§ DOCUMENT SEGMENT:
....................
As the spectre of Day Zero continues to ever more occupy the Cape Town psyche, one particular group of complete and utter charlatans is feigning panic more loudly than many others.
Local homeopaths, whose sham of an industry relies almost entirely on selling people small, expensive bottles of water, are voicing their concerns that they may not be able to offer their completely ineffectual services once the taps run dry.
Ron Liar, spokesperson for local quack body, the Society of Homeopaths In Town (SHIT) this morning issued a statement in which he expressed anxiety over the immediate future of their members as Day Zero approaches:
As a group representing registered Homeopaths in Cape Town, we are dismayed at the thought of the city running out of water. Water is the lifeblood of mankind, but is especially important in our field of expertise. Indeed, without water, homeopathy is unable to function, since all our products are, in fact, just small, expensive bottles of water.
....................
Saved data entries
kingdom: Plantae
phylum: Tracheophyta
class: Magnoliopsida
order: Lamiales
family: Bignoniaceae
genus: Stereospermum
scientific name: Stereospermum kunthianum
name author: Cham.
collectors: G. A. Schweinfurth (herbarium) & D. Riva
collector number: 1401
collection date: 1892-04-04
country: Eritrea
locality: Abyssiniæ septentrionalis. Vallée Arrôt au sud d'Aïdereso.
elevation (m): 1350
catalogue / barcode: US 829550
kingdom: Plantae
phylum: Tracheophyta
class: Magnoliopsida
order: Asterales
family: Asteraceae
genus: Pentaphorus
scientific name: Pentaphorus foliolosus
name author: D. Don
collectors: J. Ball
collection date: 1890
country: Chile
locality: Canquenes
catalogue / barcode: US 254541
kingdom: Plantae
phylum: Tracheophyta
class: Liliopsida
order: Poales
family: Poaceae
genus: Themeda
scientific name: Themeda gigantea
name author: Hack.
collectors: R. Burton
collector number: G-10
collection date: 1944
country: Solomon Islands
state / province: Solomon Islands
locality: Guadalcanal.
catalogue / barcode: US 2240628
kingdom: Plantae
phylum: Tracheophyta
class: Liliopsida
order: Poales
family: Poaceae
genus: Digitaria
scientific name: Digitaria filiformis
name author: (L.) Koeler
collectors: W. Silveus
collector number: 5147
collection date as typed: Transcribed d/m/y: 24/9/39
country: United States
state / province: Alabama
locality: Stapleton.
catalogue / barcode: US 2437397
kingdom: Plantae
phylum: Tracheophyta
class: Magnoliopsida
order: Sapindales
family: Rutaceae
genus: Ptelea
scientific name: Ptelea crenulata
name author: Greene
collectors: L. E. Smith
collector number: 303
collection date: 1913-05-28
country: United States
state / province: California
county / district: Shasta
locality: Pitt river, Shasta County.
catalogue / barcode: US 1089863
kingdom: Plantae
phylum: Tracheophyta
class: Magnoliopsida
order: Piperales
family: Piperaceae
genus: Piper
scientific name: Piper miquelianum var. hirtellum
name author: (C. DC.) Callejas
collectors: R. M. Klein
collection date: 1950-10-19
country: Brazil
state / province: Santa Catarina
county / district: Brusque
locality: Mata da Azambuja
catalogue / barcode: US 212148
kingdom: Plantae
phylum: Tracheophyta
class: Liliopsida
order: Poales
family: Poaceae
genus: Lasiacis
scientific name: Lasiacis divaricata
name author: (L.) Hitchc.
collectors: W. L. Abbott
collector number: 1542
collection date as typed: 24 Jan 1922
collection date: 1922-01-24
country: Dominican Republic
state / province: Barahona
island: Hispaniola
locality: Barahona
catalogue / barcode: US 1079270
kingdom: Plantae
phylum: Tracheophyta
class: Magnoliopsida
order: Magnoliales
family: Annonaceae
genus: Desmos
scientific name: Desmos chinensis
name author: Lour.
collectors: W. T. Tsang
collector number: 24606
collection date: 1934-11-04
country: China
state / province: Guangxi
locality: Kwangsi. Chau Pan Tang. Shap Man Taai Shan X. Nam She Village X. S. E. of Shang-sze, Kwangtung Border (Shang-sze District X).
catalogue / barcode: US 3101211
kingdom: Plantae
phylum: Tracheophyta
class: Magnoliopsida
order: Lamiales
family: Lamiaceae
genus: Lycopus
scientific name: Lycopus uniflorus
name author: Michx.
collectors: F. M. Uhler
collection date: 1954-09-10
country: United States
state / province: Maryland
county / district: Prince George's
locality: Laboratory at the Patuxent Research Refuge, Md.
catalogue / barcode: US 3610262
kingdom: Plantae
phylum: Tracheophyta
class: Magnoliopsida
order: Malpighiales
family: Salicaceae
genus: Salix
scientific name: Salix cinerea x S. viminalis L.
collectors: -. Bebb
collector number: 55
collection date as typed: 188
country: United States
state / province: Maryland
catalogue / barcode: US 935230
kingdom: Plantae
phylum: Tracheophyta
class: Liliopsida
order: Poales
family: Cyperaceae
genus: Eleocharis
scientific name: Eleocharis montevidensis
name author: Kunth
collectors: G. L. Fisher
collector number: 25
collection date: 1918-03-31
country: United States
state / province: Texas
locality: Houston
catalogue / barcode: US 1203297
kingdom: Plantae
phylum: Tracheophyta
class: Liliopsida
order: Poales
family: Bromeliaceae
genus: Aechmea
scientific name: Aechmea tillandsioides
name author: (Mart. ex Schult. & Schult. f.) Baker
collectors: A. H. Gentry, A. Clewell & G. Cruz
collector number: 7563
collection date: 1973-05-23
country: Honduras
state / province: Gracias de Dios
....................
§ WHAT TO PRODUCE: Using the text on Cape Town homeopaths and Day Zero, decide whether each statement agrees with it. Answer yes or no for each, and quote the deciding words from the text. 1. The spokesperson's group says homeopathy cannot work without water. 2. Ron Liar issued his statement last week. 3. The homeopaths' products are called small, cheap bottles of water.

§ TASK RESULT:
1. Yes: "without water, homeopathy is unable to function"
2. No: "this morning issued a statement"
3. No: "small, expensive bottles of water"